David Skeel is the S. Samuel Arsht Professor of Corporate Law at the University of Pennsylvania. This essay has been reposted from Professor Skeel’s blog with the author’s permission.
The debt ceiling drama increasingly seems like two debates rolled into one. The first is the deficit reduction debate, and the question of what package of spending cuts and/or tax increases lawmakers should agree to. The second is whether we can risk reaching an impasse and failing to raise the debt limit by August 2.
Americans seem much more engaged in the first debate than in the second. We’re told that the failure to raise the debt limit would trigger a worldwide financial crisis, but people seem remarkably unconcerned. Perhaps this is because the numbers are too big and the issues too abstract for ordinary citizens to understand. But I don’t think so. I suspect the disinterest is a legacy of the pattern of bailouts throughout the recent financial crisis, and the manipulation of the rule of law that accompanied them. We now assume that warnings of financial Armageddon are always premature; there’s always an escape hatch.

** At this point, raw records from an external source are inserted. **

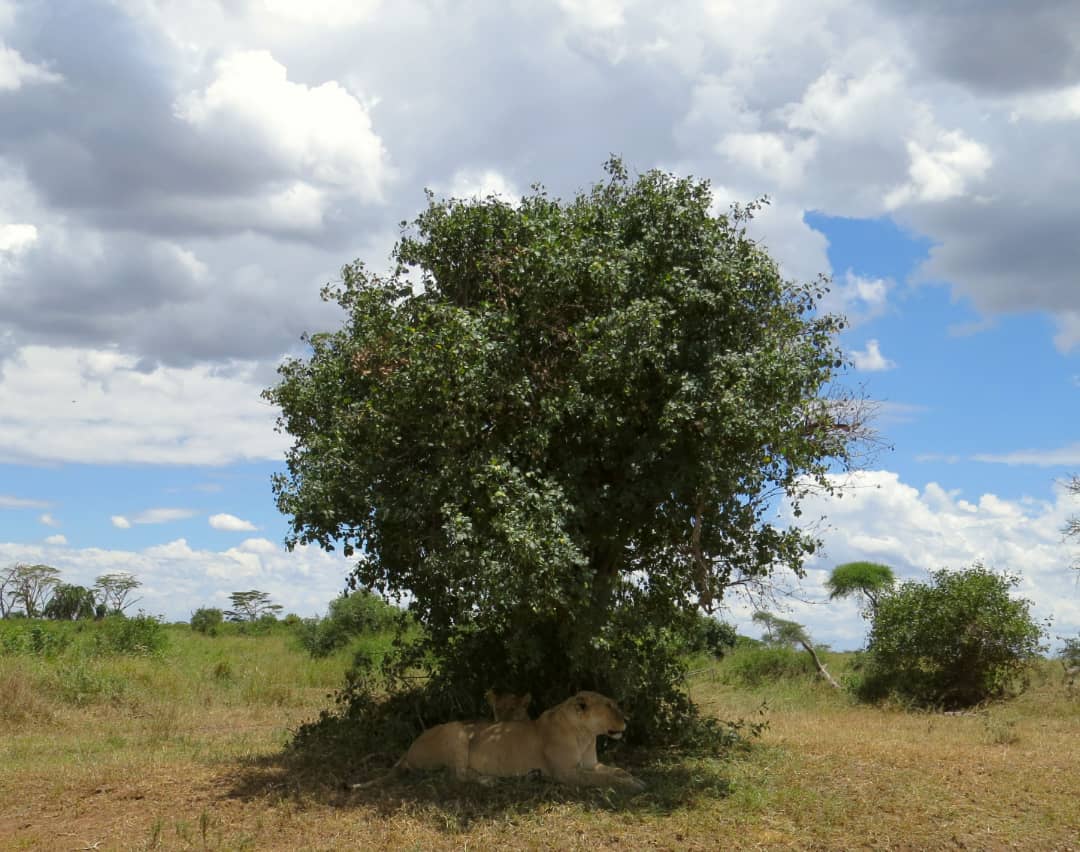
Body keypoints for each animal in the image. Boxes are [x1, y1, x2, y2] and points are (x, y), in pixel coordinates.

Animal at [354, 686, 639, 790]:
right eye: (609, 706)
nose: (627, 721)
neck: (586, 735)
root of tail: (409, 747)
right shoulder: (566, 773)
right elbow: (602, 779)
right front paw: (633, 785)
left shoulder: (591, 764)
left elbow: (616, 770)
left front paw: (634, 778)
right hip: (457, 731)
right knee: (456, 776)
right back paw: (490, 780)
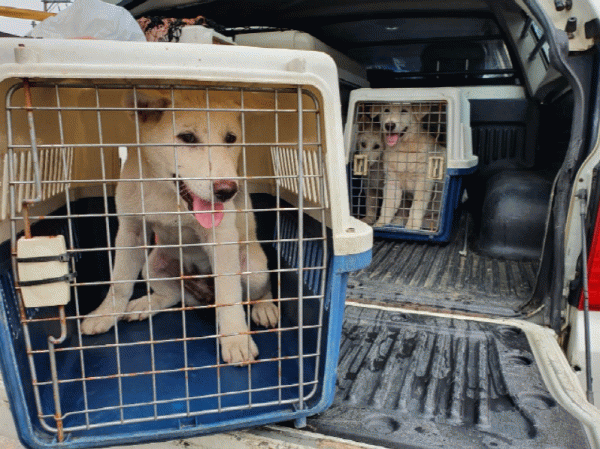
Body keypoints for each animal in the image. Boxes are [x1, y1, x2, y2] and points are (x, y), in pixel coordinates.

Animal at [80, 89, 278, 365]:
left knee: (258, 290)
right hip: (152, 266)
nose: (227, 191)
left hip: (255, 268)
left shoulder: (222, 238)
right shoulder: (131, 231)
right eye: (187, 138)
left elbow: (229, 295)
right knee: (173, 295)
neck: (168, 195)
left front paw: (235, 339)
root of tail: (203, 293)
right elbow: (119, 282)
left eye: (231, 138)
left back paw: (265, 307)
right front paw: (105, 314)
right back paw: (146, 304)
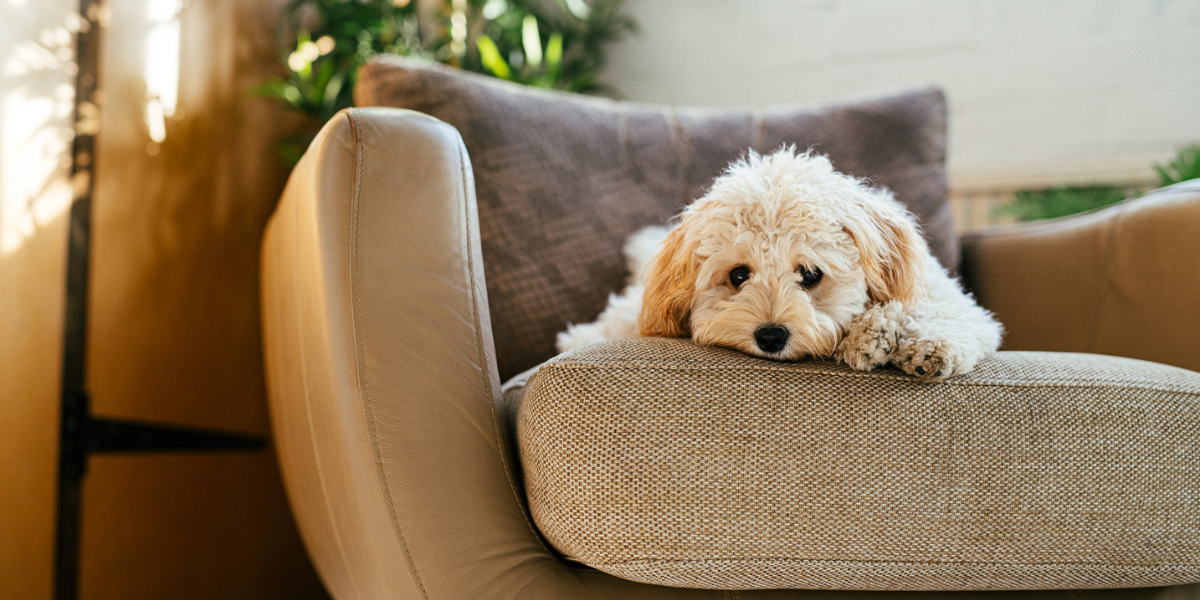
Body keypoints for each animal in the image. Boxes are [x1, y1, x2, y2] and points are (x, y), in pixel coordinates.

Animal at [554, 146, 1003, 379]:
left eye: (811, 274)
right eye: (738, 275)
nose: (770, 336)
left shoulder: (945, 296)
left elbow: (945, 314)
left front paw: (916, 341)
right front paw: (874, 336)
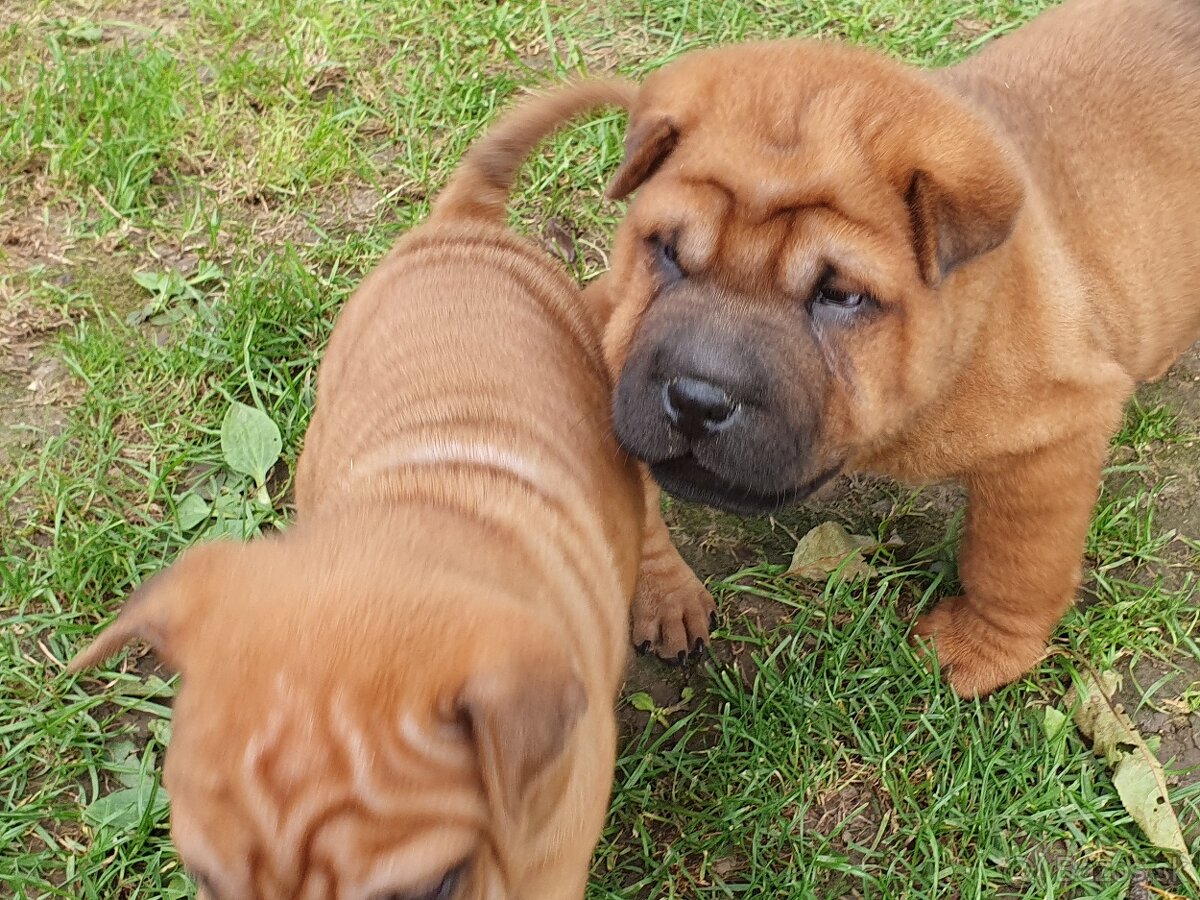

If this is correct, the recent suggestion that the president might simply declare the debt ceiling unconstitutional, based on the 14th Amendment’s statement that “the validity of the public debt of the United States, authorized by law … shall not be questioned,” is especially pernicious. It underscores the perception that no crisis is real, and that the rules can always be manipulated to make a problem go away. There’s a vicious cycle here. The inability to persuade Americans that a crisis is serious may make it less likely that Congress will agree on a solution, and create even more pressure to sidestep this problem by bending the rules.